Manastır'ın ortasında var bir pınar
Aman pınar canım pınar
Manastır kızları hepsi de çınar

Biz çalar oynarız"




     Eski vakitlerdeki önemi ve durumu hakkında edecek lafım yok ama günümüzde bir numarası kalmamış bu çeşme ve havuzun.

     Çeşme ve havuzun ardındaki köprüyü geçip sağa dönünce biraz aşağıda şehir pazarı var. Not etmişim, size aktarmamak olmaz, domatesin kilosu 20 MKD.

     Sıra geldi sonra değineceğim dediğim kablosuz ağ kaynağına. Tren garının tam karşısında Puknik (Piknik demek sanırım) gibi bir isme sahip çay bahçesinden bozma, düğün salonu olarak da kullanılabilen bir açık hava mekanı var. Şansıma kapalı bölümünde düğün vardı. Yöresel danslara olan merakımdan ötürü kapalı alanın hemen önündeki masaya oturdum. Yine + 60 yaş ortalamasına sahip olduğunu düşündüğüm yaşlı bir populasyon var. (Buralarda neden hep yaşlı insanlar var ?) Söylemeden edemeyeceğim giyimleri çok Avrupai. Zevkli bir dans icra ediyorlar içeride. Halay desem halay değil, karşılama desem hiç değil. Ama müziği ve figürleri çok eğlenceli. Enstrüman olarak klavye ve akordiyon var. Halka şeklindeki gruptan sırası ile birer kişi ortaya geçiyor ve elinde kırmızı mendil ile çeşitli figürler sergiliyor. Herkes yeteneğini konuştururken halkanın geri kalanı da ortadakinin yaptığını yapmaya çalışıyorlar. Mekanda fiyatlar çok ama çok uygun. Bira 50 MKD. Emirhan’ın gitmeden önce sıkı sıkı tembihlediği “baked chese” 80 MKD. Siparişlerimi beklerken birikmiş notlarımı yazma vakti.



     Baked chese sipariş edince toprak çömlekte peynirli bir ürün beklerken mantar ızgara geldi önüme. “Yan masadan mı acaba ?” diye düşündüm ve kabul ettim. Benim peynirli yemek gelmeyince de bi güzel gömdüm. Biranın yanında da çok iyi gidiyor, haberiniz ola. Garsona siparişimi sorunca “Geldi ya.” Demesin mi. Siparişler karışmış anlaşılan. Neyse, nazar boncuğu olsun.

     Bu arada Balkanların güney sınırına yakın olduğumdan mıdır bilinmez mükemmel bir hava var.

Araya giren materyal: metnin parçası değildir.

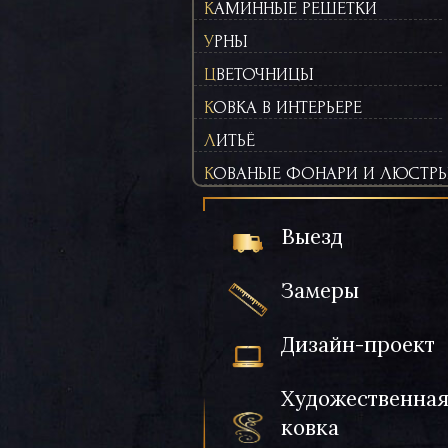
КАМИННЫЕ РЕШЕТКИ
УРНЫ
ЦВЕТОЧНИЦЫ
КОВКА В ИНТЕРЬЕРЕ
ЛИТЬЁ
КОВАНЫЕ ФОНАРИ И ЛЮСТР
Выезд
Замеры
Дизайн-проект
Художественна
ковка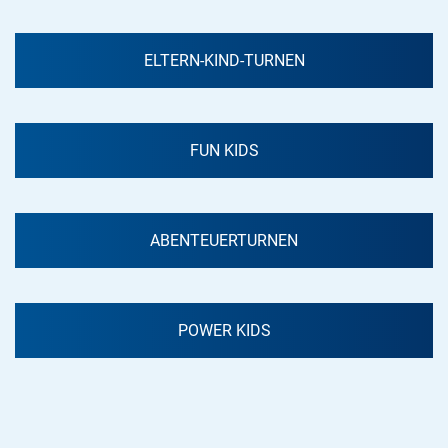
ELTERN-KIND-TURNEN
FUN KIDS
ABENTEUERTURNEN
POWER KIDS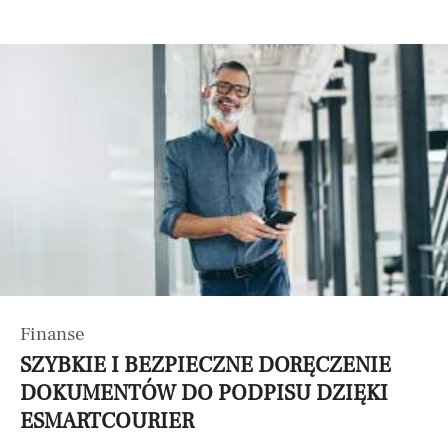
Finanse
SZYBKIE I BEZPIECZNE DORĘCZENIE
DOKUMENTÓW DO PODPISU DZIĘKI
ESMARTCOURIER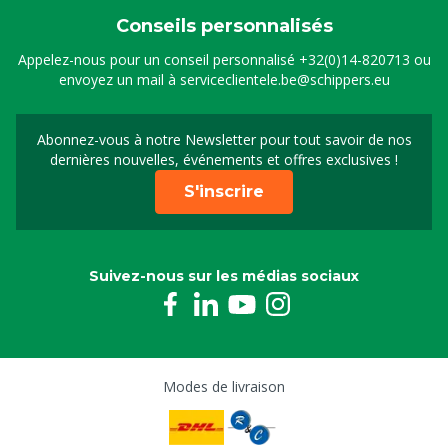
Conseils personnalisés
Appelez-nous pour un conseil personnalisé
+32(0)14-820713
ou
envoyez un mail à
serviceclientele.be@schippers.eu
Abonnez-vous à notre Newsletter pour tout savoir de nos
Inscrivez-vous à notre 
dernières nouvelles, événements et offres exclusives !
S'inscrire
Suivez-nous sur les médias sociaux
Modes de livraison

     Şehir küçük olduğu için tramvay ya da metro ulaşımı yok. Sadece küçük dolmuşlar gözüme çarptı.

     İnsanlar tokalaştıktan sonra sadece sağ yanaklarını değdiriyorlar. Bayramlarda yüzümüzü yıkamışa çeviren teyzeleri düşünüce mantıklı geliyor bu gelenek. Türkiye’de olsa en azından yüzümüzün bir yarısını ıslattırmış oluruz. Sol taraf temiz kalacak.

     Tren vakti geldiği için istasyona geri geldim. Sonunda günlerden pazar olmasına rağmen görevli bir şahıs buldum. Yarım yamalak bir dil ile Türk olduğumu deyince “Extra Turco” gibi bir şey dedi. “Süper Türk” demekmiş. Tatlı bir tebessüm ile teşekkürlerimi bildirdim.



     1900lü yılların başına büyük kentler arası ulaşımın sadece trenle olduğu düşünürsek Mustafa Kemal kaç kere arşınladı acaba bu kaldırımları ? Bugün ne kadar da ortak anılar yaşadım kendisi ile. Ne mutlu bana bu imkana sahip olduğum ve gezme arzusunu bir an olsun içimden atamadığım için... Müteşekkirim herkese ve sizlere.

     Sonunda trenin hareket saati geldi çattı.

     Trenin içi tahmin edebileceğinizden daha pis. İnsan bi temizler değil mi ama ? Günün yorgunluğu sebebi ile koltukta sızıverdim. İnsan seslerine uyanınca tek başıma tüm kompartımanı işgal ettiğimin farkına vardım ve paylaşımcı ruhuma engel olamadım yine.

     Üsküp’e doğru yol alırken kondüktör geldi ve biletime tarihi işledi. Hani Latin alfabesi olunca tarih yazmıyorlardı ? Hani onlardandık ? Ya da onlar bizdendi ? Boşu boşuna biletten bir günü heba ettik iyi mi ? Tekrar gün hesaplaması yapmam gerekecek anlaşılan. Her neyse. Üsküp’te görüşürüz.

     Haydiiii....

     La revedere !

2 yorum :

  1. Balkanlar'ı okuyayım derken Atatürk hakkındaki düşünceleriniz, sözleriniz duygulandırdı beni. Ne mutlu ki sizin gibi gençlerimiz var.